(Reuters) – U.S. holiday sales rose 4.1% in 2019 from a year earlier, as steady wage and jobs growth encouraged shoppers to splurge on groceries, beverages and furniture, the National Retail Federation (NRF) said https://bit.ly/2tqKJRv on Thursday.
The U.S. retail group said holiday sales, excluding automobile dealers, gasoline stations and restaurants, rose to $730.2 billion, largely above the midpoint of its forecast of 3.8% to 4.2% growth, and up from a modest 2.1% growth last year.
“This was a healthy holiday season, especially compared with the decline in retail sales we saw at the end of the season in 2018,” NRF Chief Economist Jack Kleinhenz said.

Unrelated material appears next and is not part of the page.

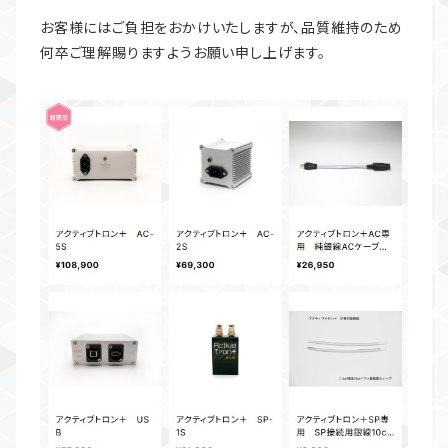
お客様にはご負担をおかけいたしますが、品質維持のため
何卒ご理解賜りますようお願い申し上げます。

Online and non-store sales rose 14.6%, well above NRF’s forecast of 11% to 14% increase, marking at least the fourth consecutive year of double-digit gains. Sales of beverage, grocery and furniture also posted strong growth.
(Graphic: Holiday cheer for e-commerce click, https://fingfx.thomsonreuters.com/gfx/editorcharts/USA-HOLIDAY%20SHOPPIN…)
For an interactive graphic, click here: https://fingfx.thomsonreuters.com/gfx/editorcharts/USA-HOLIDAY%20SHOPPIN…
NRF numbers are based on data from the U.S. Commerce Department, which on Thursday said overall December sales, including auto dealers, gas stations and restaurants, rose 0.3% from November and 5.8% from the same period last year.
The holiday shopping season accounts for up to 40% of annual sales for retailers. However, this year, it was cut short by six days as Thanksgiving Day, which traditionally kicks off the shopping period, fell on Nov. 28.
“Despite a late Thanksgiving and worries about tariffs, the consumer didn’t go away,” Kleinhenz said.